Immobilier : ce qu’il faut savoir avant d’investir à Saint-Nazaire

 30.07.2018  Transaction

Malgré les hausses observées en 2017, les prix de l’immobilier ancien restent localement très inférieurs aux niveaux qu’ils avaient atteints cinq ou dix ans auparavant.

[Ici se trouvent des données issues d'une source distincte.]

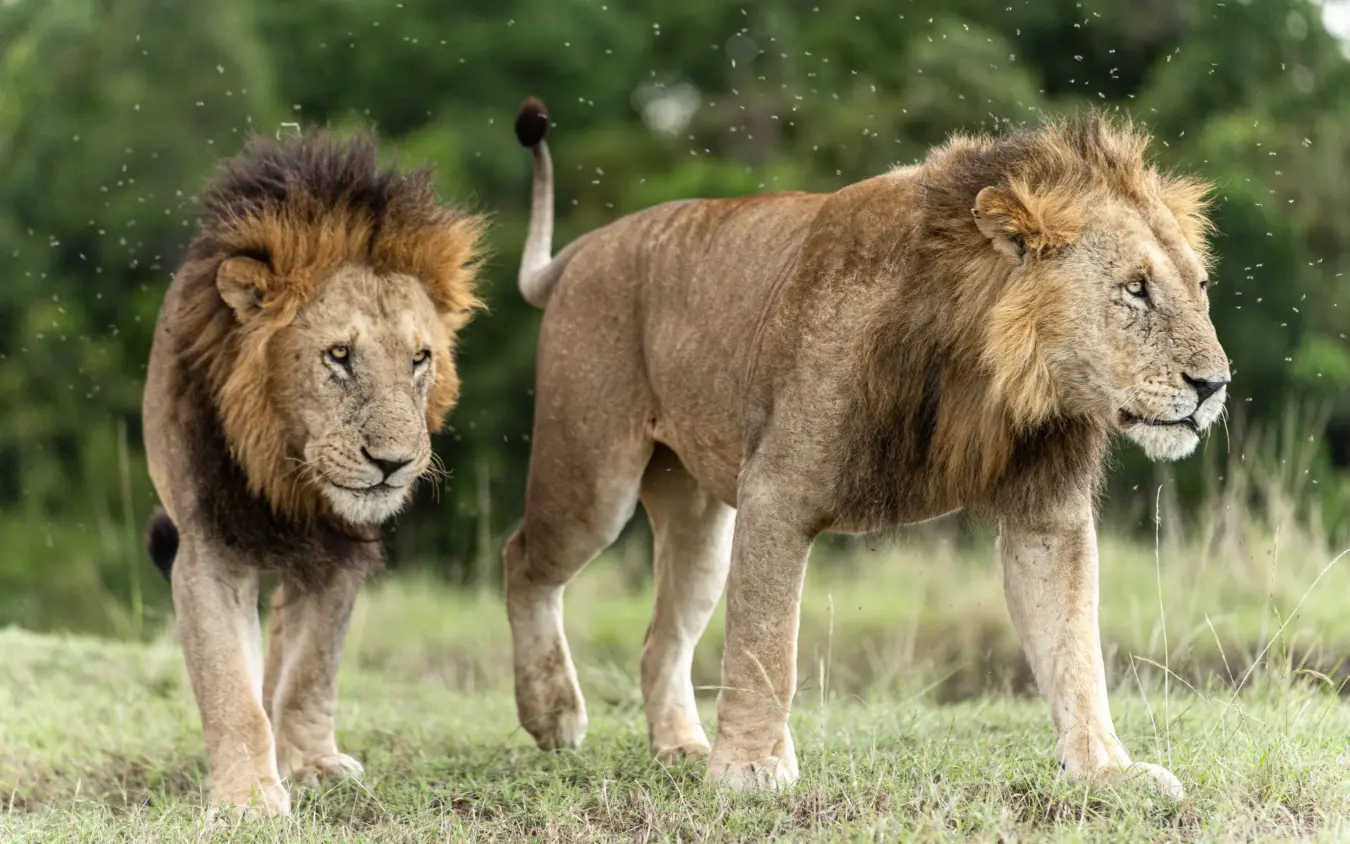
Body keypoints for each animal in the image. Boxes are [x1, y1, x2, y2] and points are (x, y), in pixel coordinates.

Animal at [141, 130, 483, 816]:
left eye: (420, 358)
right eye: (339, 355)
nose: (393, 462)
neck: (286, 467)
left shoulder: (342, 552)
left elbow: (309, 672)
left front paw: (312, 766)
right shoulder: (207, 550)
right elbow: (229, 685)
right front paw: (249, 798)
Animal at [504, 99, 1227, 799]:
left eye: (1199, 287)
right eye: (1135, 288)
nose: (1214, 385)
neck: (989, 375)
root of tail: (584, 249)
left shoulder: (1046, 513)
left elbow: (1074, 645)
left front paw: (1106, 772)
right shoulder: (777, 490)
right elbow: (766, 645)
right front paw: (749, 769)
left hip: (698, 520)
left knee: (659, 639)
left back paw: (680, 747)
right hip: (592, 483)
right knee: (522, 559)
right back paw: (553, 714)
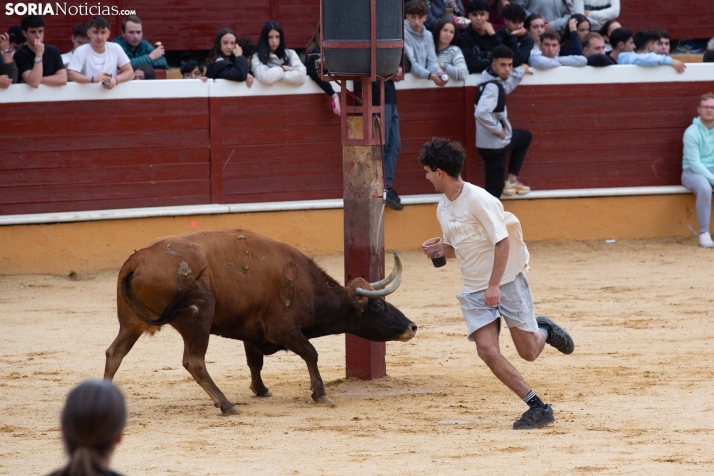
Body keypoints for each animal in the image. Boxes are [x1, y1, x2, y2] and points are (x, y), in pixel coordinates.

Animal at [105, 230, 418, 412]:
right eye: (378, 304)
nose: (412, 327)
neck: (305, 284)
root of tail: (136, 260)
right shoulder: (284, 329)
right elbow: (311, 353)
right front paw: (320, 393)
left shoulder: (251, 334)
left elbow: (255, 362)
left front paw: (261, 389)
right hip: (198, 319)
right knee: (194, 362)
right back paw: (226, 404)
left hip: (130, 323)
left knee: (114, 353)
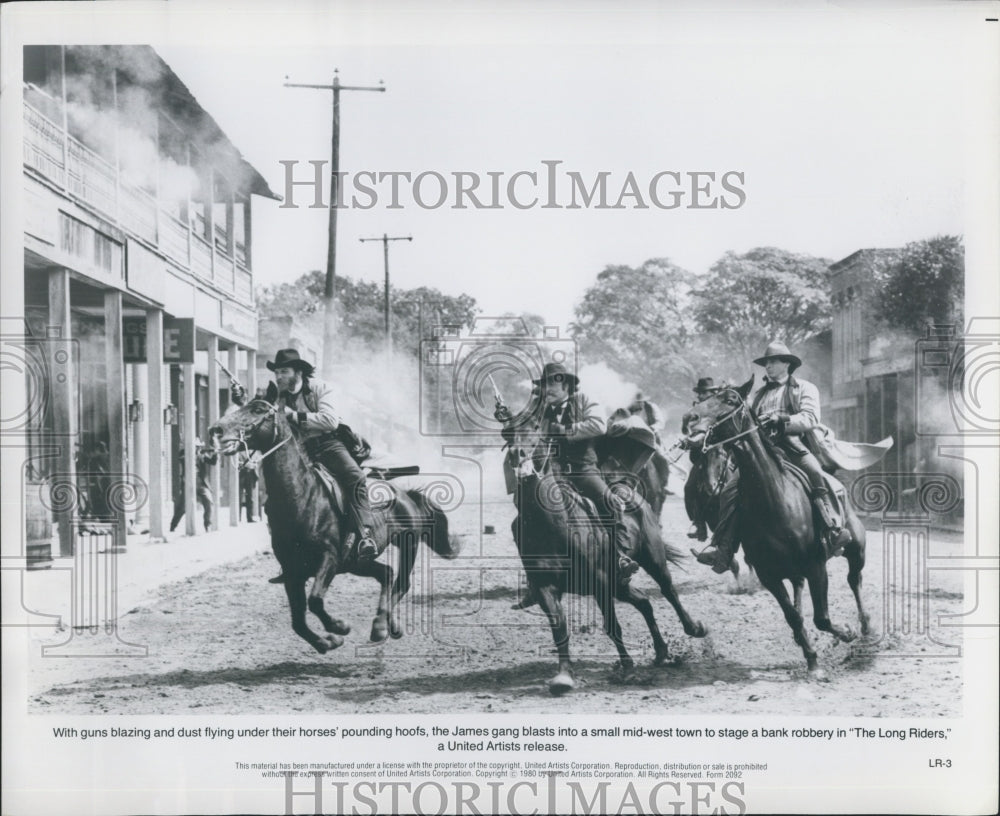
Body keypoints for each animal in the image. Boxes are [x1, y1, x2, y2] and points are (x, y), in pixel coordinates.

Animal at [213, 398, 462, 652]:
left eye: (258, 410)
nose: (217, 430)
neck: (302, 497)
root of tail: (406, 495)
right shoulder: (293, 572)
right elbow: (298, 622)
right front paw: (328, 641)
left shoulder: (329, 558)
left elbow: (315, 601)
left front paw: (339, 627)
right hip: (356, 562)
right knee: (386, 574)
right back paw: (386, 625)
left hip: (407, 545)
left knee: (402, 583)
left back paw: (381, 626)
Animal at [508, 428, 712, 696]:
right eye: (508, 435)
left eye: (535, 434)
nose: (517, 454)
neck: (552, 525)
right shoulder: (545, 588)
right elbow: (559, 628)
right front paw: (564, 677)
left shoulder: (601, 582)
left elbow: (612, 626)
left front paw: (628, 668)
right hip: (619, 582)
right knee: (644, 602)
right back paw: (660, 651)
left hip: (652, 560)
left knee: (668, 591)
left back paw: (694, 628)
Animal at [684, 386, 872, 672]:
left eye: (730, 400)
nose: (689, 418)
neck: (775, 500)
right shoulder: (768, 574)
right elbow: (793, 616)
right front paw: (812, 658)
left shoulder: (816, 566)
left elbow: (822, 618)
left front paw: (846, 633)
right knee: (800, 588)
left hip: (856, 547)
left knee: (854, 579)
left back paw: (865, 628)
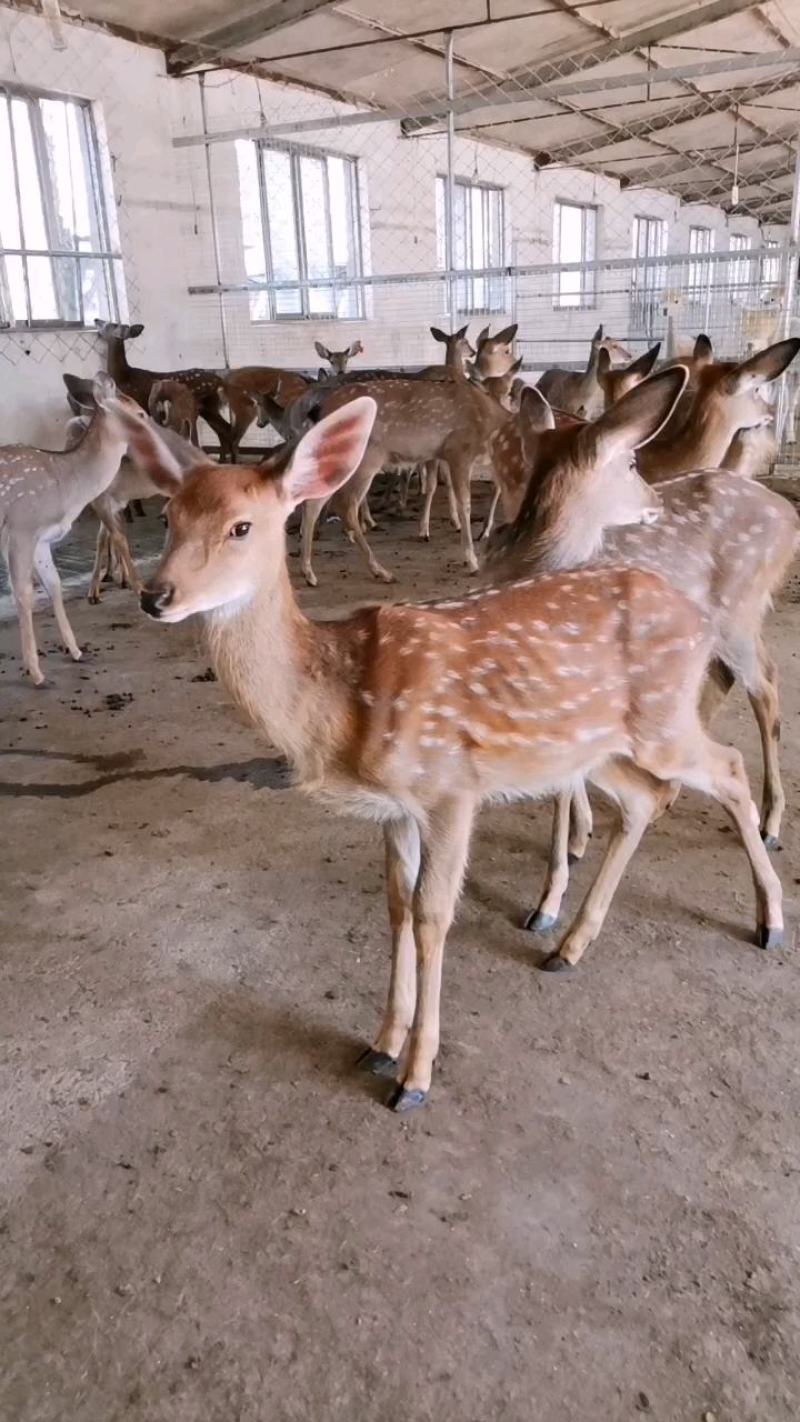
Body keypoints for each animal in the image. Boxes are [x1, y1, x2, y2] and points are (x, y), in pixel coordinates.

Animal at [0, 373, 163, 684]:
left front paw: (75, 650)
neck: (64, 486)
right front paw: (35, 672)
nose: (159, 442)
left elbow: (54, 584)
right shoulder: (21, 528)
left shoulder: (42, 539)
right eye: (139, 414)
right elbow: (23, 594)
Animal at [485, 372, 800, 950]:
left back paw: (770, 846)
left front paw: (549, 899)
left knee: (764, 690)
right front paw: (573, 848)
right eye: (631, 463)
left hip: (740, 614)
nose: (653, 500)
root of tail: (789, 515)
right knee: (726, 687)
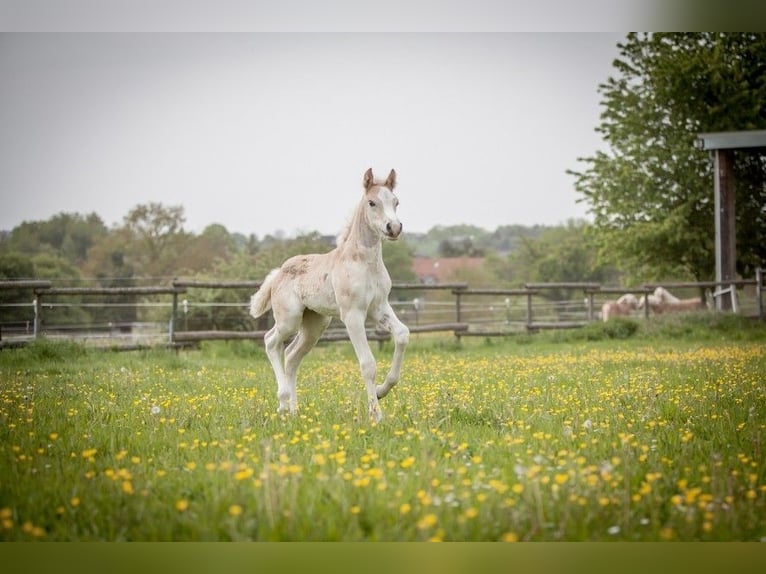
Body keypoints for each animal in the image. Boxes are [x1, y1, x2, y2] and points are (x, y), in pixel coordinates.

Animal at [249, 168, 412, 424]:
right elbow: (368, 364)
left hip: (315, 324)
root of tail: (278, 273)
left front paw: (381, 391)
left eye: (396, 202)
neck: (363, 262)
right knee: (270, 341)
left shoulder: (379, 308)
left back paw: (294, 411)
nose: (393, 228)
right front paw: (376, 415)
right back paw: (283, 402)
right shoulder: (353, 315)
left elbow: (403, 335)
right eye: (372, 202)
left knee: (291, 355)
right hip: (290, 319)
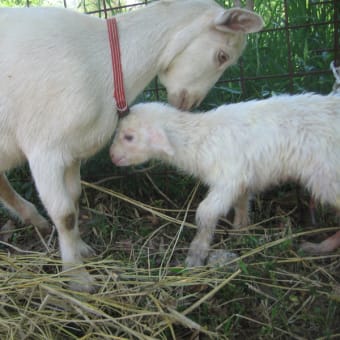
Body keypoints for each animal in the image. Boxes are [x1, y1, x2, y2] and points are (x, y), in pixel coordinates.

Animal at [110, 94, 340, 266]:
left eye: (129, 137)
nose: (112, 157)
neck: (199, 139)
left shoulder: (228, 178)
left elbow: (205, 213)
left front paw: (196, 253)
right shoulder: (243, 177)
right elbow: (241, 203)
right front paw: (240, 230)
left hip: (329, 177)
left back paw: (321, 247)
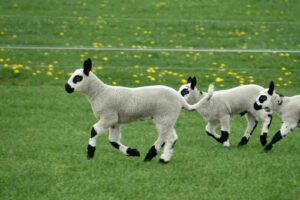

Pour juger de la qualité d’une affaire immobilière, et de la rentabilité du placement réalisé, il faut prendre du recul et inscrire son analyse dans une perspective de long terme. Les prix actuels des appartements et des maisons commercialisés à Saint-Nazaire reflètent l’état du marché à l’instant T conditionné par des taux de crédit encore très bas et marqué par une certaine compression de  l’offre par rapport au flux de demandes, surtout dans le neuf :  ce dernier paramètre explique que la « petite Californie bretonne », surnom qu’elle doit depuis le XIXème siècle à la croissance de son commerce maritime et au développement de son industrie navale, a été maintenue dans le groupe des zones urbaines dites « en tension » éligibles au prêt à taux zéro (PTZ) au moins jusqu’en 2021.

L’an dernier, le prix d’un appartement ancien s’y élevait à 103 000 euros en moyenne (1 790€/m²), un chiffre qui progresse de +7,6% par rapport à 2016 (voir les tableaux ci-dessous). Toutefois, cette hausse est à relativiser au regard des évolutions observées depuis 2007, époque où le même type de bien coûtait entre  10 et 15 000 euros plus cher. Mieux, d’après le dernier pointage effectué par les Notaires de l’Ouest, la courbe a poursuivi sa décélération depuis 2012 (-4,2%). Bilan : à 1 790 euros le m² dans ses immeubles anciens, Saint-Nazaire affiche une moyenne inférieure à celle du département de Loire-Atlantique (2  570 euros), loin des niveaux atteints sur le littoral sud-Loire (3 040 euros sur les secteurs Pornic-Saint-Brévin), l’agglomération de Nantes (2 280 euros) et le bassin Machecoul-Clisson (1 930 euros).

 

La photographie prise par les notaires gagne en précision lorsqu’on en resserre la focale quartier par quartier (voir le tableau ci-dessous) : si les valeurs immobilières ont flambé dans le cœur de ville (+13,4% sur un an), partout ailleurs c’est plutôt la stabilité qui règne. Un constat confirmé pour le secteur nord (Herbins-Prézégat-Berthauderie),  la Ville Ouest (Hôpital, Villeneuve, Landettes) et l’axe central Trébale-Plaisance. On observe même un léger repli sur une petite frange du front de mer entre Sautron et le Jardin des Plantes.

A l’inverse, dans le parc neuf, les chiffres publiés par les notaires traduisent un fort rebond (+18,7% sur un an, +25,9% sur 10), une évolution notable dont le rythme ne suffit pas à porter les prix nazairiens à hauteur de la moyenne départementale qui reste supérieure aux indices locaux (3 310 euros/m² à Saint-Nazaire, contre 3 850 € à l’échelle de la Loire-Atlantique… et 4 460 € sur l’ensemble du littoral Nord-Loire entre Pornichet et Mesquer via La Baule, Le Pouliguen, Guérande, La Turballe et Piriac-sur-Mer). Cette inflation s’explique, en partie, par les effets combinés du PTZ et du dispositif de défiscalisation Pinel sur l’investissement locatif qui encouragent la demande immobilier et ravive l’intérêt des primo-accédants au-delà de ce que le marché du neuf est capable d’absorber.